Le documentaire souligne l'importance pour un agent secret de faire preuve d'inventivité, et ce, dès sa formation. L'un des exercices auquel se prête un stagiaire consiste à aborder un client dans un bar et à engager la conversation avec lui. Si son argumentaire fonctionne, la jeune recrue parviendra à mettre sa cible en confiance pour obtenir tout naturellement ses coordonnées. Ainsi, un bon espion use de son intelligence pour parvenir à ses fins, n’usant de la force physique qu'en dernier recours. C'est pourquoi la formation comprend aussi des stages de tir sur différents types d’armes, comme les armes de poing et les armes d’assaut, mais aussi un apprentissage des techniques de combat à main nue, accessibles à tous. Objectif :  protéger son pays et ses concitoyens, tout en assurant leur propre survie. Le mémorial en hommage aux agents décédés en mission, présenté dans le documentaire, rappelle toutefois la réalité du danger. « Notre mission n’est pas de tuer, mais de collecter du renseignement » précise l’un d’eux. L’usage de la force n’est envisagé qu’en cas de situation extrême, notamment si l’agent est découvert.

Un bon agent est un caméléon 

Pour se fondre dans la masse et ne pas éveiller les soupçons, il s'agit de se fondre dans le décor. Soit de « réaliser des gestes opérationnels dans une vie normale, et c’est cela l’avenir du renseignement », explique dans le reportage Bernard Emié, ancien directeur général de la sécurité extérieure de 2017 à 2024. Concrètement, un espion en mission à l’étranger utilise une identité fictive avec un faux nom, un faux passé et un faux métier créé de toutes pièces. Mais pour rester crédible, dans les pays utilisant la reconnaissance biométrique, il opère sous sa véritable identité. Pour résumer, selon les termes de l'ancien directeur, les missions de la DGSE sont « extraordinaires » et réalisées avec des « moyens exceptionnels » par des « gens ordinaires ». Discrétion et confidentialité sont de mises, surtout en cas de succès. « L’ultime victoire pour un membre de la DGSE, c’est de réussir une opération extrêmement complexe et ambitieuse qui n’est pas du tout éventée » rappelle Bertrand, directeur de recherche et des opérations. Comprendre qu'un agent parfait reste un agent discret capable de dire adieu aux réseaux sociaux. Et ça n'est, là encore, pas donné à tout le monde...

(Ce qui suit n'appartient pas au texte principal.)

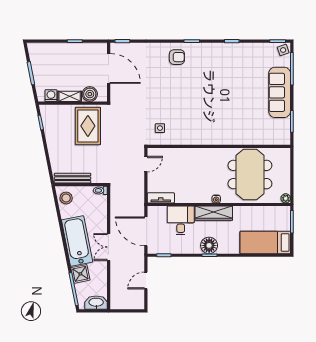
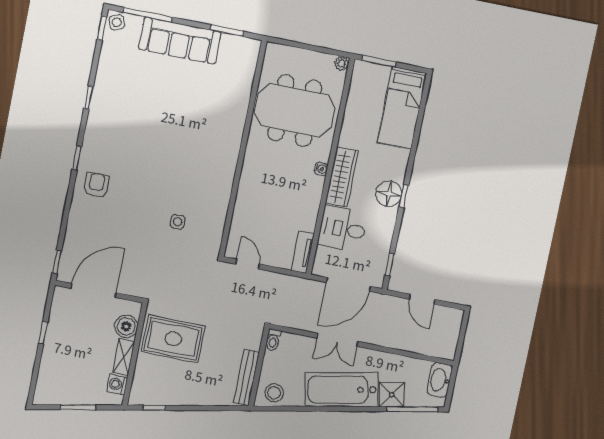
side table: (160, 128) -> (178, 222), moved
double door: (109, 247) -> (337, 340), moved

Des renseignements, pour quoi faire ? Les renseignements recueillis par les agents secrets permettent d’anticiper des menaces, de protéger les intérêts nationaux, de comprendre les intentions des autres pays et d'assurer la justice (en recueillant des preuves, par exemple). Les agents secrets participent aussi aux prises de décision des autorités. En effet, les analystes de la DGSE rédigent des « notes jaunes » à destination de l’Élysée, du ministère des Armées, du Quai d’Orsay et du ministère de l’Intérieur pour leur fournir des informations fiables et précises sur un sujet sensible.